4.5. Conventional Machine Learning Classifier

To compare our deep learning approach with existing machine learning approaches, we implemented support vector machine (SVM), $k$-nearest neighbors (KNN), linear discriminant classifier (LDC), naïve Bayes (NB), and decision tree (DT) algorithms to classify the four types of WBCs using six extracted features (cellular volume, surface area, sphericity, dry mass, protein density, and mean RI). Six binary-SVM models with error-correcting output codes were trained to make a decision boundary for the four classes. For the KNN classifier, $k=5$ was chosen. All machine learning algorithms were implemented using MATLAB.

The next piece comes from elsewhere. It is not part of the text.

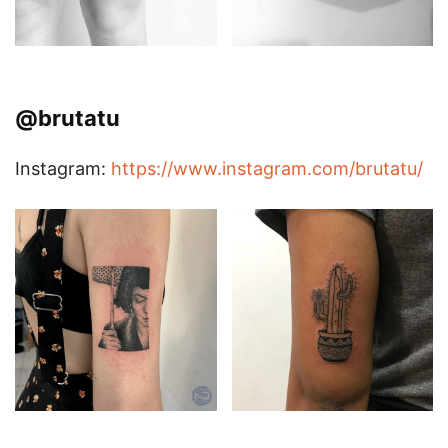
@brutatu
Instagram:
https://www.instagram.com/brutatu/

4.6. Uniform Manifold Approximation and Projection (UMAP) for Visualization

To effectively visualize the learning capability of our deep neural network, we employed a cutting-edge unsupervised dimension reduction technique known as uniform manifold approximation and projection (UMAP) [47]. UMAP constructs the high-dimensional topological representations of the entire dataset and optimizes them into low-dimensional space (e.g., two dimensions) to be as topologically similar as possible. We extracted the learned features from the last layer of the second downsampling block immediately before entering the classifier block and applied UMAP to demonstrate the feature learning capability of the trained classifier in two dimensions.

Authors’ Contributions

DongHun Ryu and Jinho Kim contributed equally to this work.

Supplementary Materials

Supplementary Materials

Figure S1: UMAP visualization of the binary classification. Figure S2: stability of our classifier depending on the size of training set. Figure S3: conventional approaches for the binary classification of lymphoids and myeloids. Figure S4: donor information. Figure S5: tomographic system and reconstruction.